Non solo: per alcuni mesi, gli venne affidato persino l’assessorato alla Pesca del Trasimeno. A testimonianza della generosità di quest’uomo – apparentemente brusco, ben poco diplomatico, ma leale, schietto e sincero – nei mesi successivi al passaggio del fronte diede ospitalità, a casa sua, all’ex calciatore perugino Peppino Vitalesta, legato al regime fascista e ricercato dai partigiani comunisti, che intendevano fargli pagare il suo passato di “camicia nera”.

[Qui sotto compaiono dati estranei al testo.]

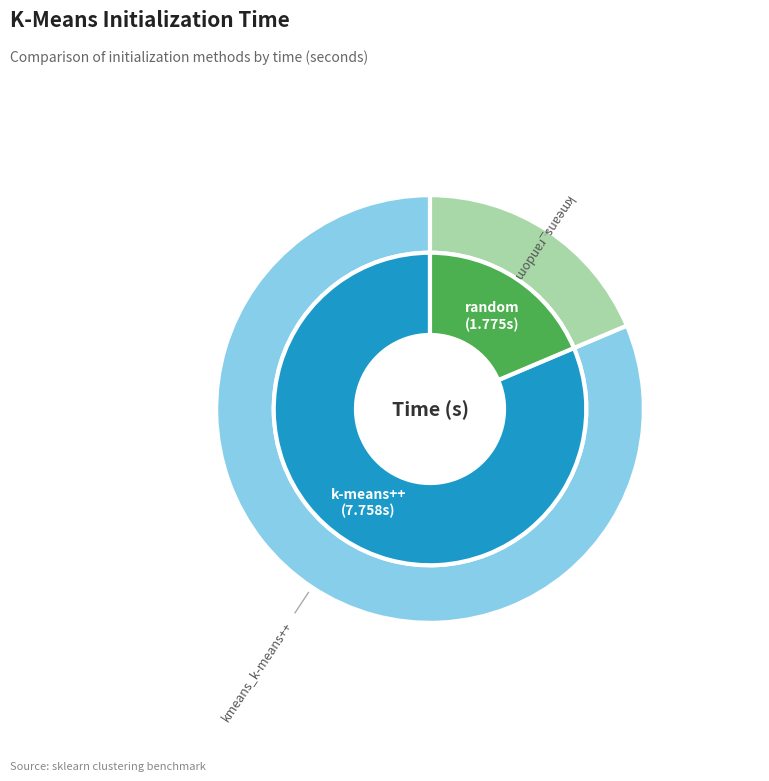

Count the number of slices in the pie.

2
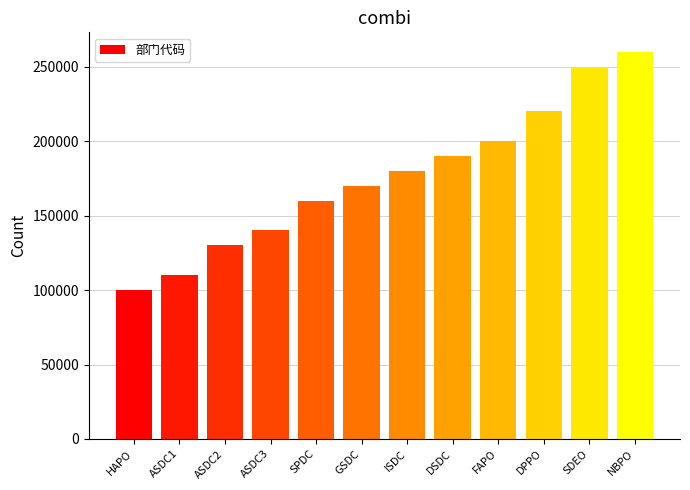

Reading left to right, extract all data points from this chart.

100001	110001	130001	140001	160001	170001	180001	190001	200001	220001	250001	260001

Subito dopo Mazzetti – che fino all’ultimo continuò ad esprimersi con uno spiccato accento bolognese – riprese l’attività sportiva ripartendo dal Napoli, per tornare dopo aver militato nel Savoia e nel Siracusa, a Perugia, prima di chiudere la carriera con l’Acireale. Proprio, in Sicilia, iniziò la sua carriera di allenatore, ancora più luminosa di quella di calciatore: quaranta anni nei quali si guadagnò il titolo di “mago dei poveri” (non retrocesse mai e salvò diversi club sull’orlo della retrocessione) e detiene ancora oggi il record di panchine in serie B (626).

Guido Mazzetti si é spento a Perugia, all’età di 81 anni, il 24 febbraio 1997.